(Le Temps.ch 26/05/2010)
Boubacar Diarra, représentant spécial de l’Union africaine et chef de la mission de maintien de la paix en Somalie, assistait mardi à Genève au deuxième Forum africain de dialogue. Depuis vendredi dernier, les insurgés islamistes shebab sont repassés à l’offensive à Mogadiscio
A l’occasion de la journée mondiale de l’Afrique, la deuxième édition annuelle du Forum africain de dialogue s’est tenue mardi à Genève. Orchestrée par la représentation permanente de l’Union africaine (UA) auprès des Nations unies, elle avait pour thème La paix et la sécurité pour un développement durable en Afrique.
Les défis que le continent doit relever en la matière sont immenses: chaque année, a rappelé Fred Tanner le directeur du Centre de politique de sécurité à Genève (GCSP), les guerres qui le ravagent lui coûtent 18 milliards de dollars et amputent de 15% sa croissance. Plus que dans aucun autre pays, c’est en Somalie, théâtre d’une interminable guerre civile, que l’espoir de la paix apparaît le plus ténu. L’ONU s’est alarmé en mars du risque d’extension du conflit à la Corne de l’Afrique. L’Unicef y a pour sa part récemment déploré le recrutement d’enfants soldats.

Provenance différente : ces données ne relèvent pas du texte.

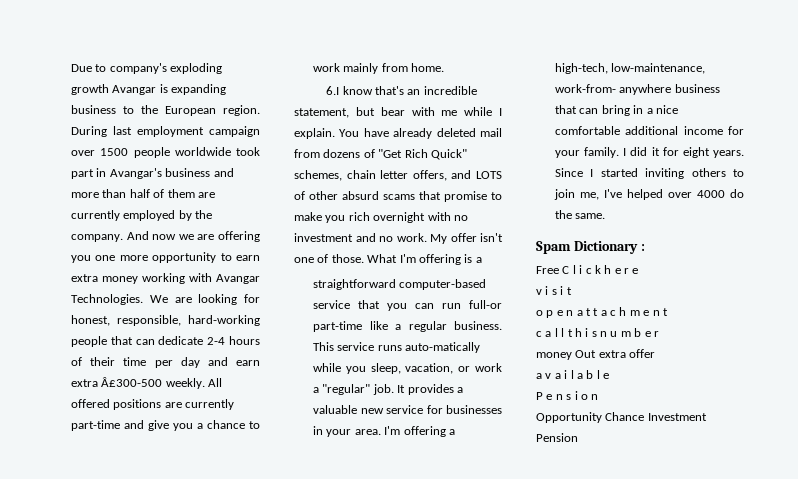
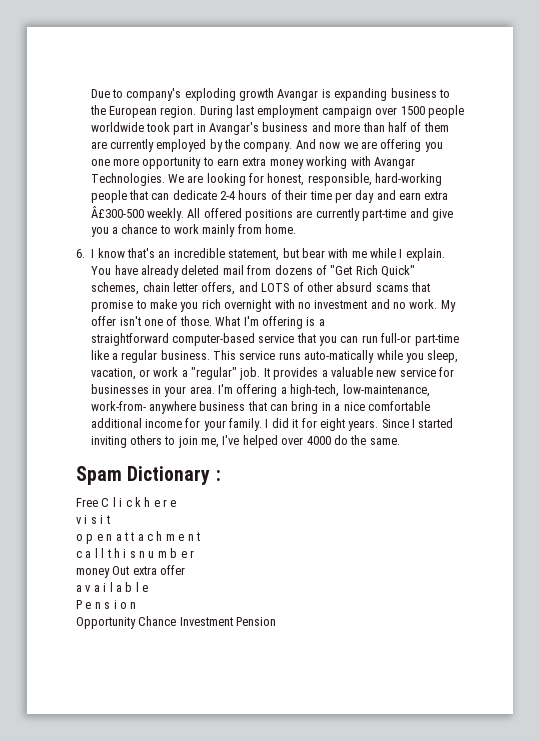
[326,86,340,95] 6.I -> [76,249,95,258] 6. I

Hasard cruel du calendrier, alors même que se tenait en fin de semaine passée à Istanbul une conférence des Nations unies sur l’avenir de la Somalie, les insurgés islamistes shebab repassaient à l’offensive dans la capitale Mogadiscio. Lundi, ils revendiquaient le contrôle du nord de la ville et assuraient que «la prochaine étape» serait la prise de la Villa Somalia, le palais qui héberge Cheikh Sharif Ahmed, le président du gouvernement fédéral de transition (GFT), soutenu par la communauté internationale.
Boubacar Diarra, représentant spécial de l’UA et chef la Force de maintien de la paix de l’UA en Somalie (Amisom), participait mardi au Forum africain de dialogue. Entretien.
Le Temps: Où est l’espoir pour la Somalie?
Boubacar Diarra: Malgré la volatilité de la sécurité, malgré les difficultés auxquelles l’Amisom est confrontée, nous sommes obligés d’entretenir l’espoir. Oui, la Somalie est confrontée à une crise qui perdure depuis vingt ans, mais des étapes importantes ont été franchies. La conférence de Djibouti en août 2008 a permis de tracer un cadre d’intervention en faveur de la paix. Cette conférence a débouché sur un gouvernement de transition et l’élection du président Cheikh Sharif. La dernière conférence de l’UA a été l’occasion de se réjouir de ce que ce gouvernement a fêté la première année de son maintien au pouvoir, ce qui atteste la volonté de la communauté internationale de renforcer ses assises. Ce gouvernement a aussi le mandat d’étendre le dialogue à l’ensemble des parties prenantes en Somalie. En mars dernier, un accord a été signé entre le GFT et le groupe modéré Ahlu Sunna Wal Jama qui contrôle la région centrale de la Somalie et permet donc au gouvernement de reprendre le contrôle sur cette partie. Ce groupe dispose d’un gouvernement et d’une administration qui vont être intégrés.
– On peut s’en réjouir. Mais les shebab sont repassés à l’offensive à Mogadiscio et menacent de prendre le palais présidentiel…
– C’est de la propagande. Le mandat de la force africaine est certes de favoriser le dialogue et la réconciliation, mais aussi d’assurer la protection des institutions étatiques.
– Ces hommes sont sur le pied
de guerre?
– Ils ne sont pas là-bas pour faire la guerre mais pour protéger les institutions. L’armée et les forces de sécurité somalienne défendront le territoire, et si nous sommes requis, l’Amisom interviendra en appui. Je ne suis pas déstabilisé par la propagande des shebab. Ce n’est pas la première fois qu’ils attaquent la Villa Somalia et chaque fois nos forces les ont repoussés.
– Quels sont les moyens de l’Amisom?
– Elle compte quatre bataillons ougandais et trois bataillons burundais, soit 6200 hommes.
– Est-ce suffisant?
– Non. Nous n’avons pas encore atteint l’objectif de 8000 hommes. C’est un appel que nous lançons aux pays africains et à la communauté internationale. Nous avons aussi besoins de capacités maritimes importantes pour protéger Kismayo, la deuxième ville du pays aujourd’hui entre les mains des shebab, et de support aérien.
– Redoutez-vous que le conflit contamine la région?
– La crainte est réelle. L’an passé, les shebab ont fait allégeance au terrorisme international et on constate depuis la venue importante de djihadistes internationaux en Somalie dont ils veulent faire leur tête de pont.